Бабушка шла впереди, Сергей Геннадьевич и Яна Андреевна – следом, а я торжественно завершала шествие (поглядывала то направо, то налево и фотографировала взглядом все подряд, собираясь позже поделиться увиденным с Симкой). Мне показали несколько помещений, но особое впечатление произвела сейфовая комната, хотя слово «комната» не слишком подходило для этой огромной лязгающей коробки. Такое я видела только в кино! В детективах и боевиках с обязательным ограблением банка: преступники обкладывают широкую и толстую дверь взрывчаткой, отходят в сторону и… бабах! Или, если им повезло и код доступа известен, набирают цифры, открывают и попадают еще в одну комнату, где покоятся деньги…
– Впечатляет? – с гордостью спросил управляющий.
– О да, – ответила я.
Эдита Павловна довольно улыбнулась.
Нас угостили кофе с рассыпчатым печеньем, бабушка обсудила с Сергеем Геннадьевичем и Яной Андреевной некоторые рабочие моменты, а затем мы вернулись в зал, где я изучила изрядное количество украшений. Вернее, я их добросовестно разглядывала, а Сергей Геннадьевич выдавал краткую характеристику, делая акцент то на чистоте камня, то на каратах, то на фамилии мастера, изготовившего «совершенство». Совершенством он называл абсолютно все, что было представлено покупателям в Ювелирном доме Ланье, – и через час я была готова с этим согласиться, лишь бы побыстрее смотаться из этой золотой шкатулки. Попрощавшись, я облегченно вздохнула: в ушах изрядно гудело, а украшения еще полчаса назад начали сливаться в одно бело-желтое сверкающее облако.
– Мне приятно за тобой наблюдать, Анастасия. В свои восемнадцать с половиной лет ты не отравлена жадностью. Нет самодовольства, нет торопливости заполучить во что бы то ни стало кольцо или серьги, нет суеты и нервозности. Глаза не горят алчным огнем, когда ты видишь драгоценные камни. Количество нулей на ценнике не имеет значения – или нравится, или не нравится. Но это и плохо, Анастасия. Цену нужно знать всегда. Да, моя дорогая, у всего есть цена, и лучше, когда она известна, – подчеркнула Эдита Павловна, повернув голову ко мне. – Не криви губы, а слушай и запоминай.
– У меня другое мнение, – упрямо ответила я, готовясь встретить неодобрение.
– С чем же ты не согласна?
– В жизни были, есть и будут бесценные вещи.
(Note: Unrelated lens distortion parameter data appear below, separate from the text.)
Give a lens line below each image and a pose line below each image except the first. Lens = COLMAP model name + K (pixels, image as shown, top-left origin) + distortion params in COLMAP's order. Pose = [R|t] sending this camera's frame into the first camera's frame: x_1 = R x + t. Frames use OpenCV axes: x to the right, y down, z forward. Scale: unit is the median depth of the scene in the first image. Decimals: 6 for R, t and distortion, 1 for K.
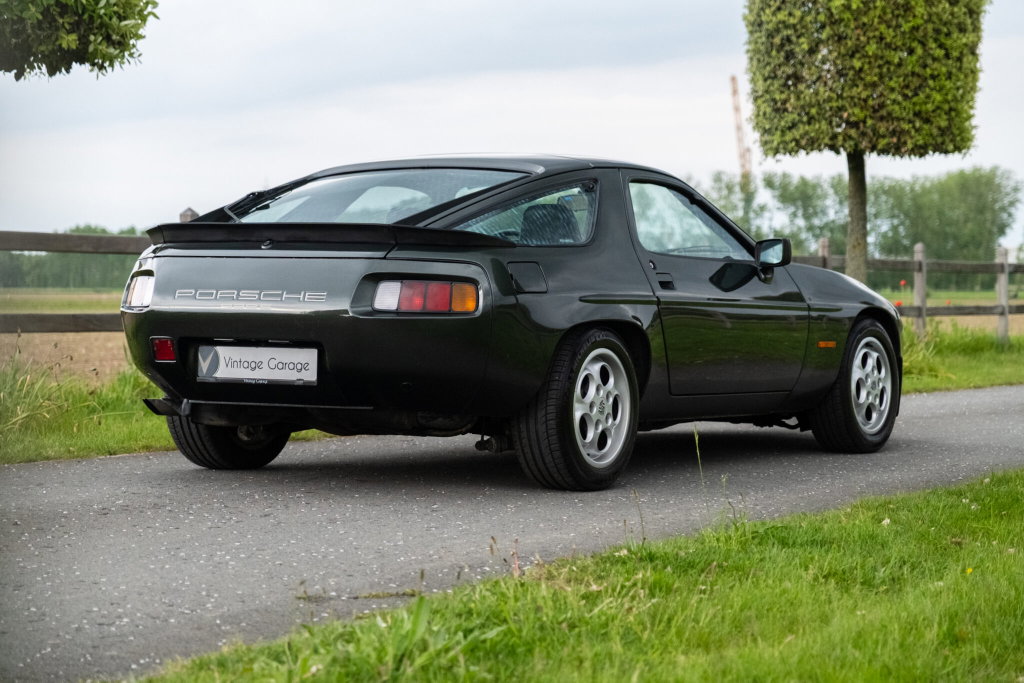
lens RADIAL K [[2283.4, 0, 509.1], [0, 2283.4, 300.5], [0, 0, 1]] dist [0.692714, -8.261310]
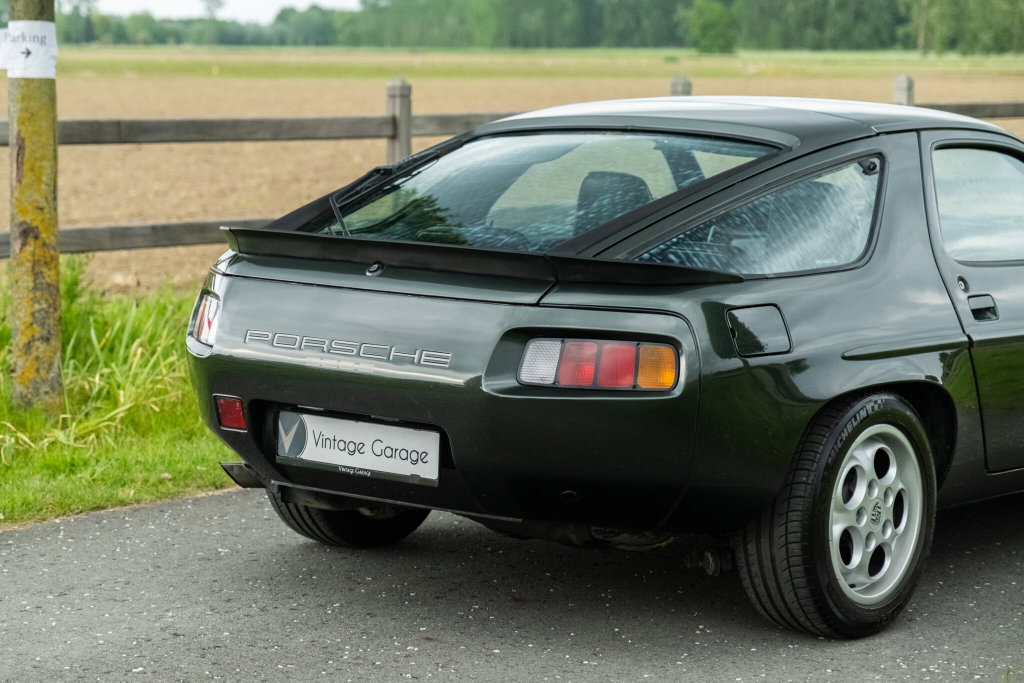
lens RADIAL K [[2553.0, 0, 509.0], [0, 2553.0, 285.2], [0, 0, 1]] dist [0.649013, -7.710880]
pose [[0.990847, 0.020629, -0.133406, 0.033292], [-0.009777, 0.996626, 0.081494, -0.078108], [0.134637, -0.079444, 0.987705, 0.250148]]
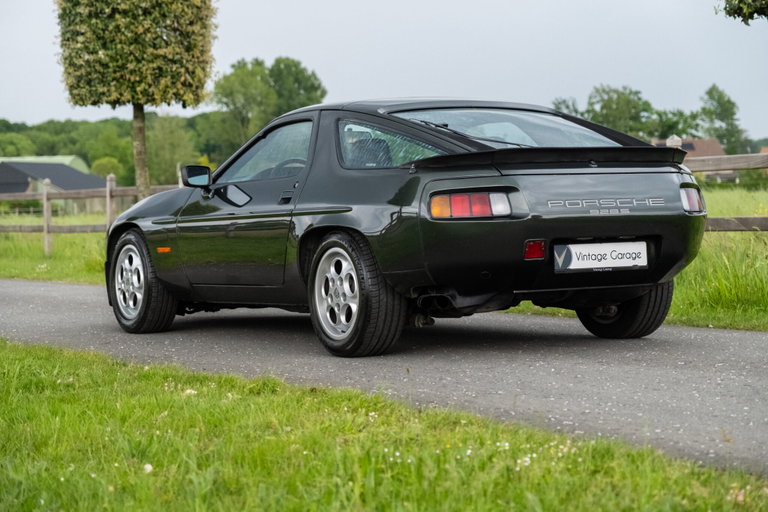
lens RADIAL K [[1770.9, 0, 373.9], [0, 1770.9, 232.4], [0, 0, 1]] dist [0.584858, -5.687291]
pose [[0.474749, -0.034255, 0.879455, -1.006883], [0.036900, 0.999138, 0.018997, -0.009176], [-0.879348, 0.023433, 0.475604, 0.605407]]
Наверное, получилось несколько пафосно, но иначе я не могла объяснить. И мне даже хотелось поспорить на эту тему и отчаянно доказать свою правоту.
– Да, – усмехнулась Эдита Павловна. – Мне знакомы такие таблички: «Не продается». – Она помолчала немного, приподняла брови и многозначительно добавила: – Иногда, Анастасия, их ставят для того, чтобы взвинтить цену.
И совершенно довольная сказанным, Эдита Павловна стала смотреть вперед на дорогу.
«В Ювелирном доме Ланье – быть может, – подумала я, – но не в моей душе, и не в душе Нины Филипповны».
Машина остановилась около длинного узкого коричневого здания, отделанного плиткой зеленого и золотого цветов. Две колонны украшали вход, огромные окна позволяли увидеть происходящее внутри (что я и сделала). Конечно, в этом салоне тоже все сверкало и переливалось, но в нем не было величия, и я знала: сколько ни старайся, ни прислушивайся, того самого глубинного зова здесь не услышишь.
– Их успешность заключается в оригинальности. И надо признать, это неплохой ход. Современные модные направления, минимум классики… Но это не несет в себе бессмертия. – На губах Эдиты Павловны заиграла победная улыбка: уж дому Ланье как раз секрет бессмертия известен, причем давно.
«Наверное, бабушка хранит его в той самой сейфовой комнате, где даже единственный стул – и тот пуленепробиваемый…» – чуть было не сказала я, но прикусила язык и ответила:
– Понятно.
– Пойдем, ты все увидишь своими глазами.